> [TEXT TO READ]:

+++

# spalted/curly maple turning blanks



## darty (Feb 1, 2009)

I milled the bottom of a sugar maple stump today into turning blanks.


----------



## Tennessee Tim (Dec 15, 2010)

They look good.Love the spalt

When cutting blanks ....is there a "standard" size or cut as please???? Those look like for deep bowls or are they cut oversize??
I guess these sound stupid :blink::huh:.....BUT I don't know:no:.

Have a Blessed day in Jesus's Love,
Tim


----------



## qbilder (Dec 19, 2010)

Beautiful!!! Sugar maple is my favorite wood.


----------



## HomeBody (Nov 24, 2010)

Is spalted wood structurally sound? Gary


----------



## darty (Feb 1, 2009)

Tennessee Tim said:


> They look good.Love the spalt
> 
> When cutting blanks ....is there a "standard" size or cut as please???? Those look like for deep bowls or are they cut oversize??
> I guess these sound stupid :blink::huh:.....BUT I don't know:no:.
> ...


I don't think there is a standard size. It depends on the size of your lathe and how big you can turn. I did cut them oversize, most I'll end up cutting in half.



HomeBody said:


> Is spalted wood structurally sound? Gary


I'm no spalted wood expert, but what I've found is it's a fine line. Let it go to long and it's firewood, not long enough and your disappointed.


----------



## TexasTimbers (Oct 17, 2006)

That's gonna make some real pretty stuff. I wish the hard maples were indigenous to my area. I guess we can't have it all but dang that stuff is pretty. 








.


----------



## qbilder (Dec 19, 2010)

TexasTimbers said:


> That's gonna make some real pretty stuff. I wish the hard maples were indigenous to my area. I guess we can't have it all but dang that stuff is pretty.
> .


Where in Texas are you? We have a couple varieties of hard maple here in NM. It's not sugar or black maple, but something in between. It has the leaf shape of sugar maple but with rounded lobes like black. Sure is hard stuff. Gets birds eye figure, too :yes:


----------



## TexasTimbers (Oct 17, 2006)

+++

> [DATA ENTRIES]:
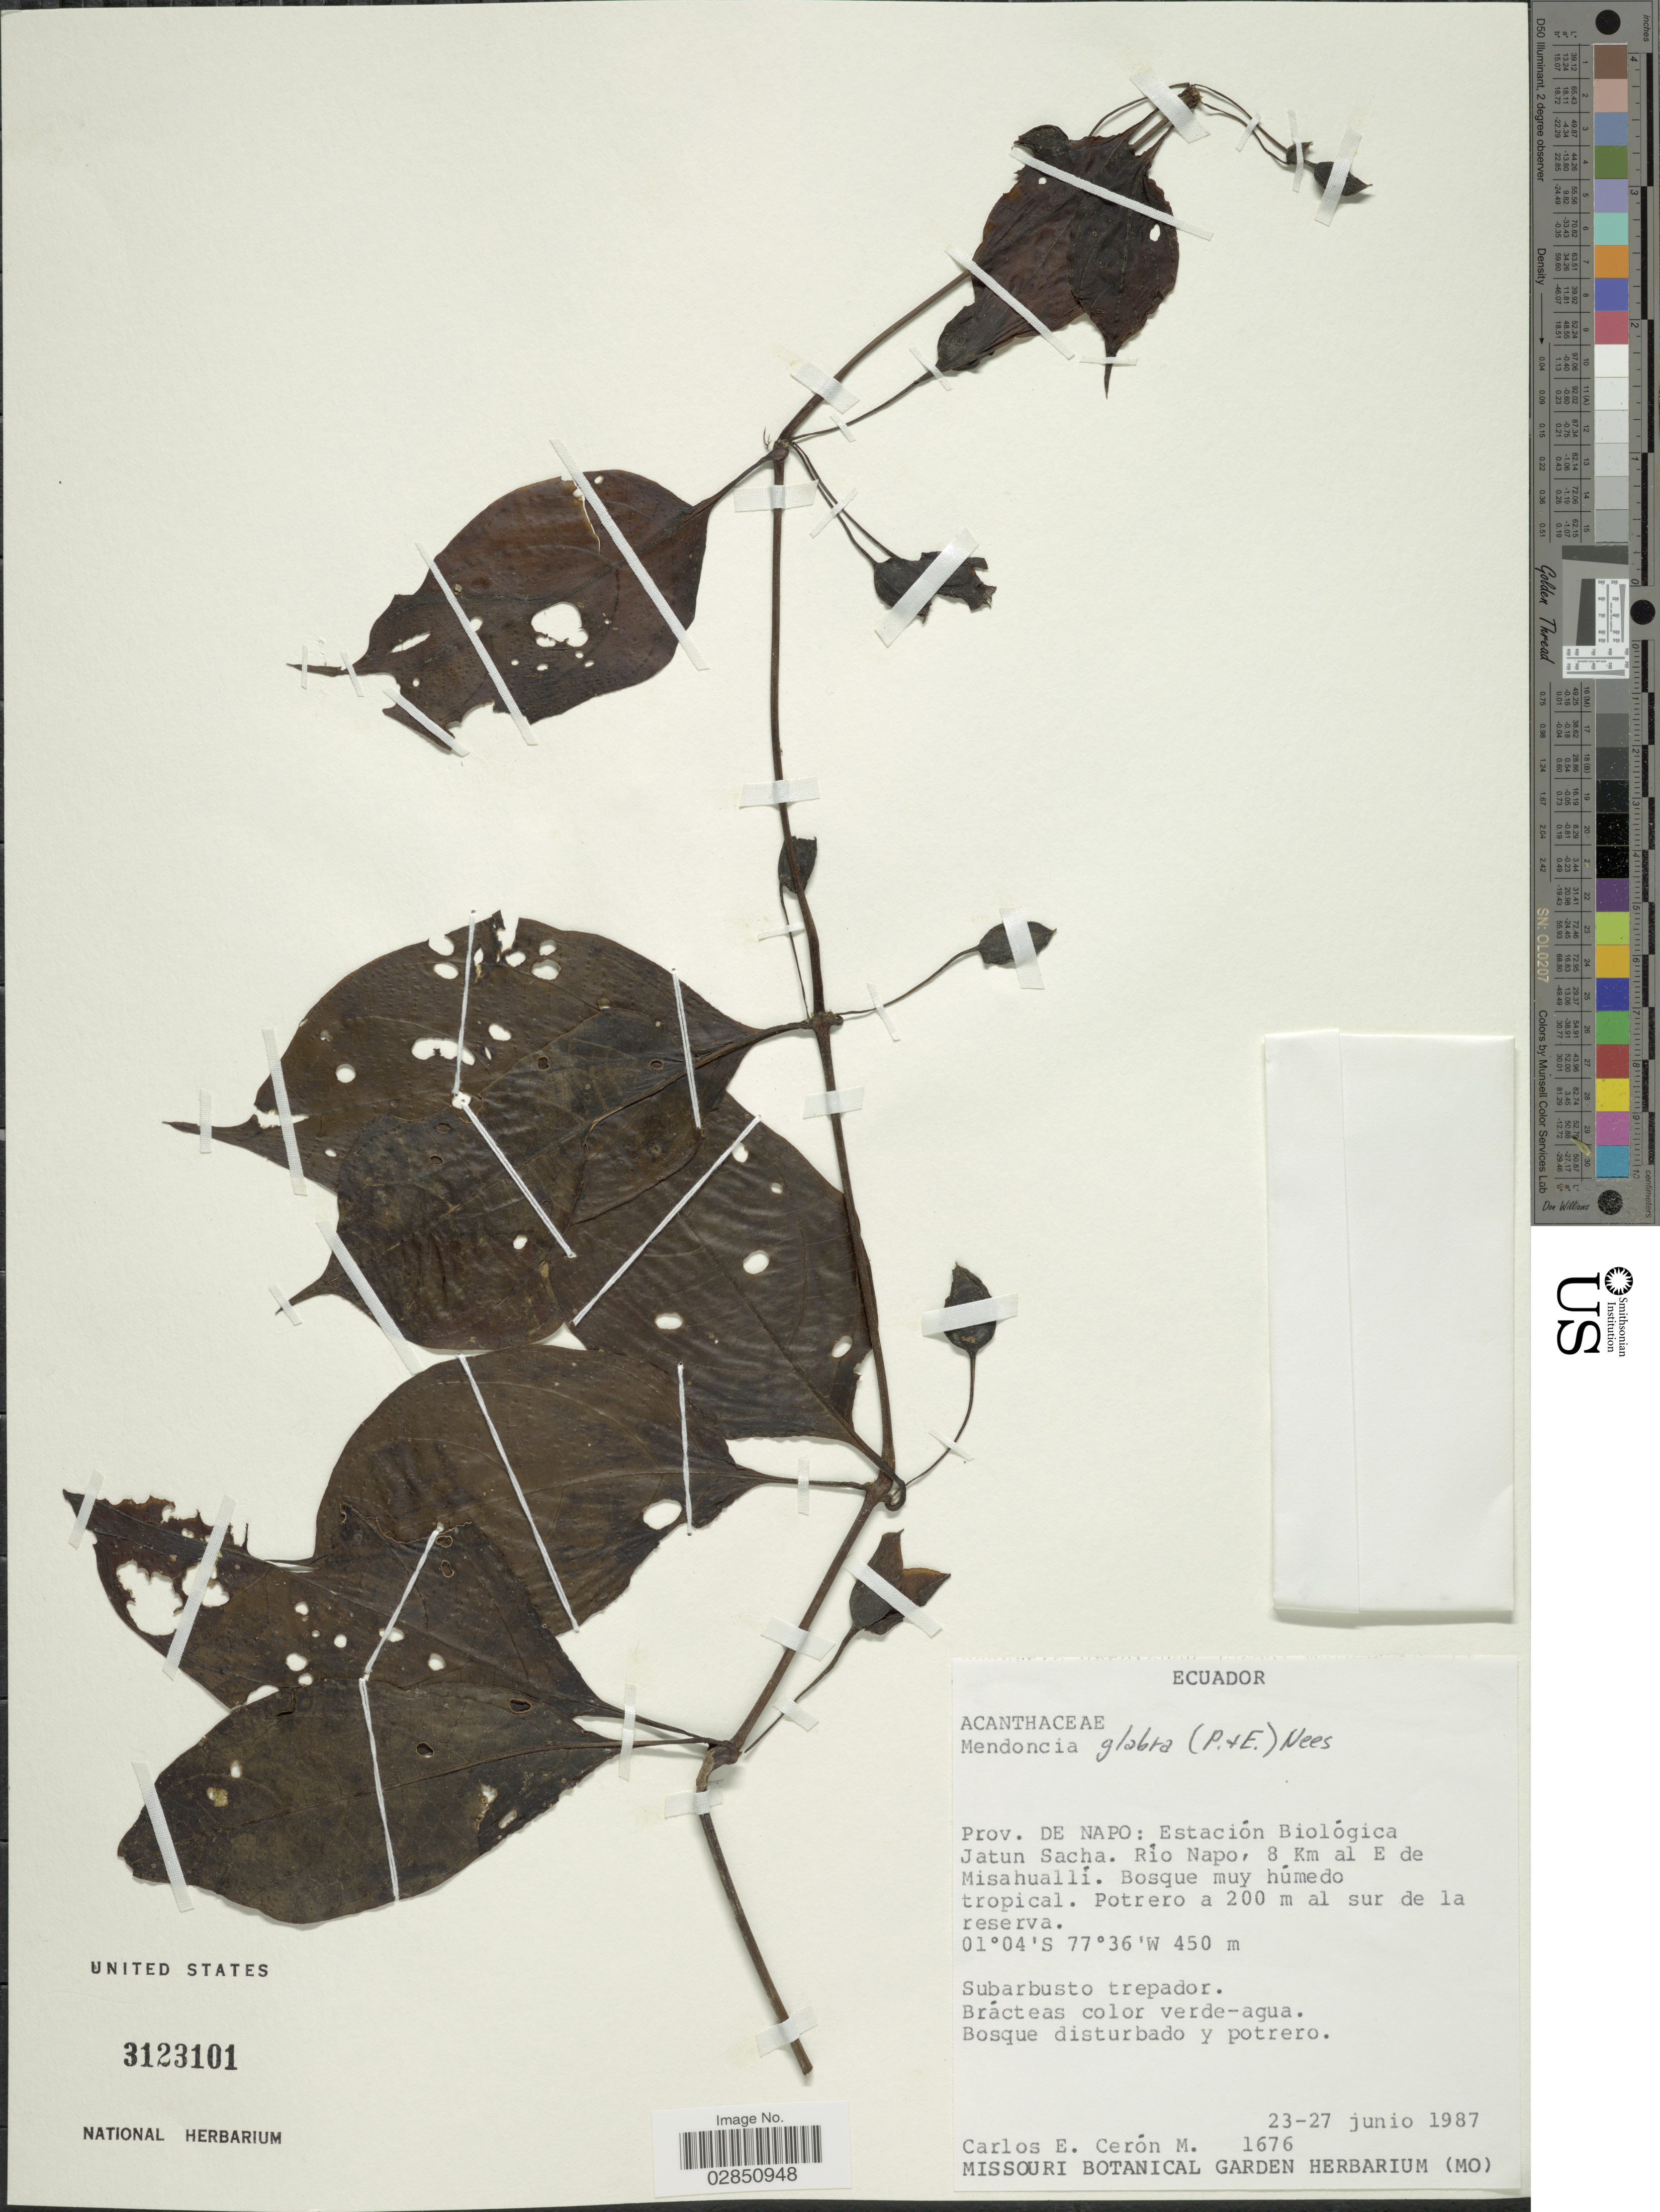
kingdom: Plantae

+++

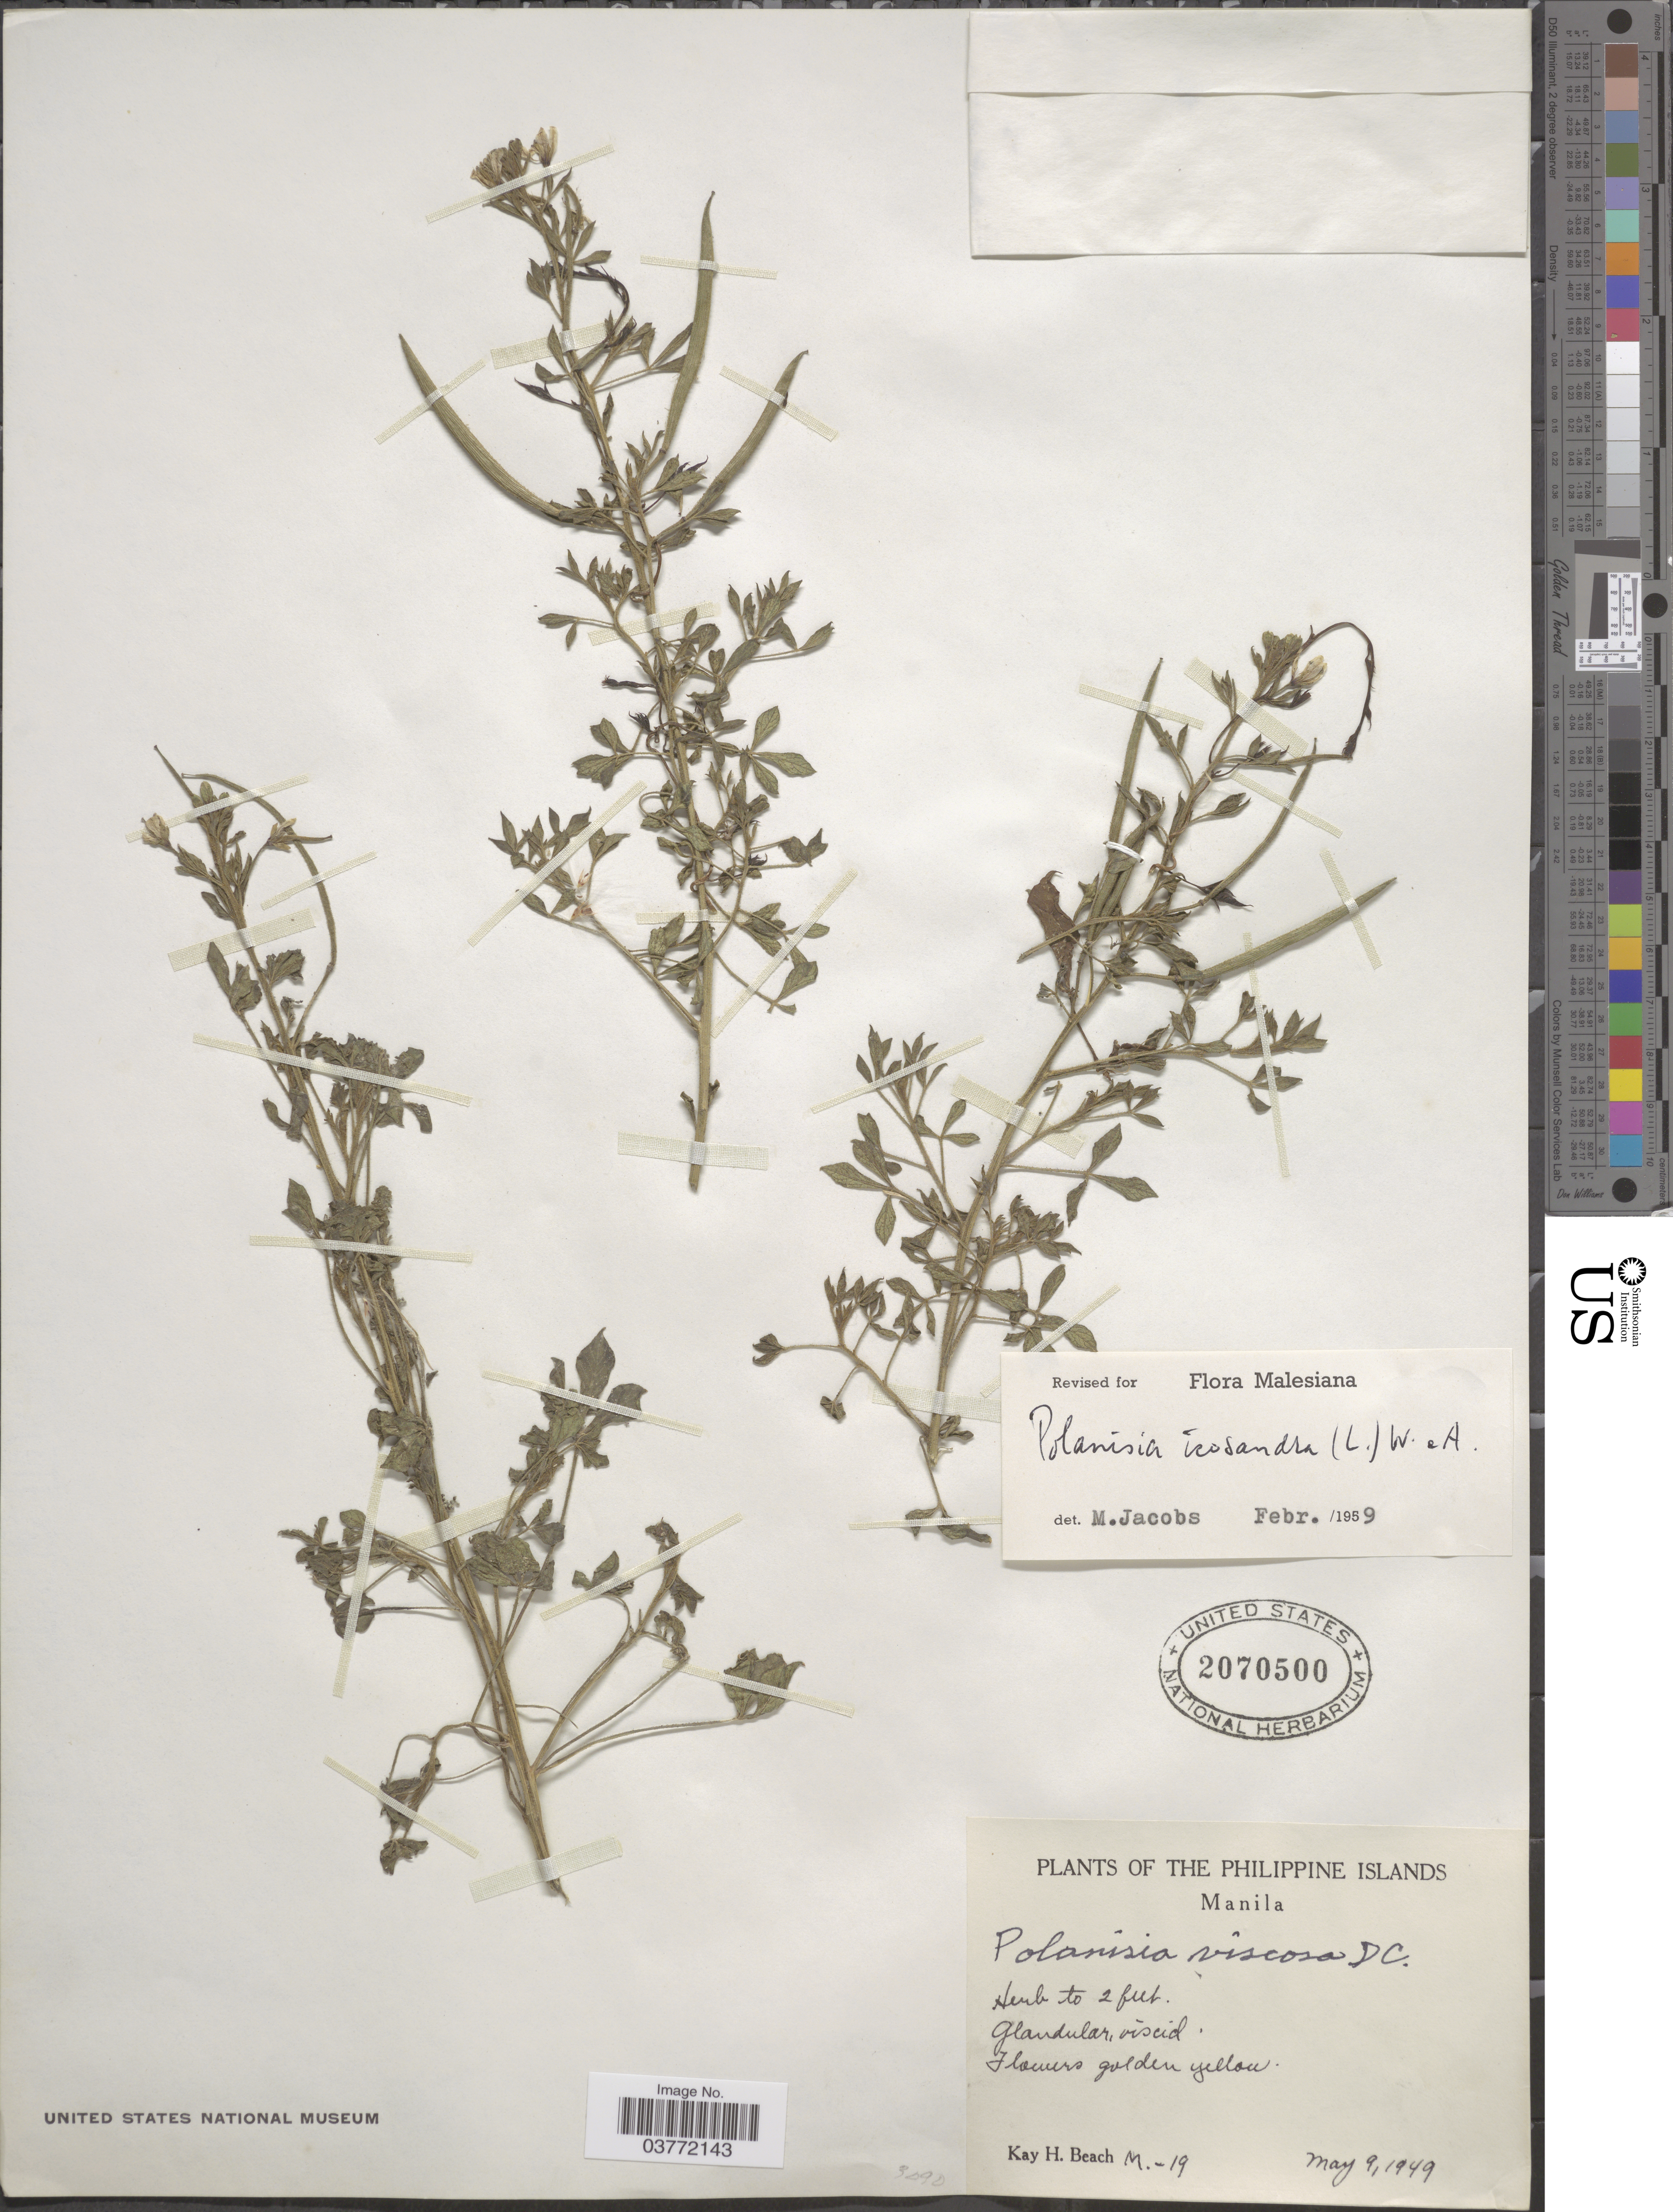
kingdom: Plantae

+++

> [TASKS FOR THIS EXERCISE]:
a: Please reproduce the passage of the maple blanks thread from "I don't think" to "cutting in half.".
b: Answer these questions from the maple blanks thread above:
(i) What did darty mill into turning blanks?
(ii) What does darty say he will end up doing with most of the oversize blanks?
(iii) What figure does qbilder say the hard maple in NM gets?

> [ANSWERS BELOW]:
a:
I don't think there is a standard size. It depends on the size of your lathe and how big you can turn. I did cut them oversize, most I'll end up cutting in half.

b:
(i) The bottom of a sugar maple stump.
(ii) Cutting them in half.
(iii) Birds eye figure.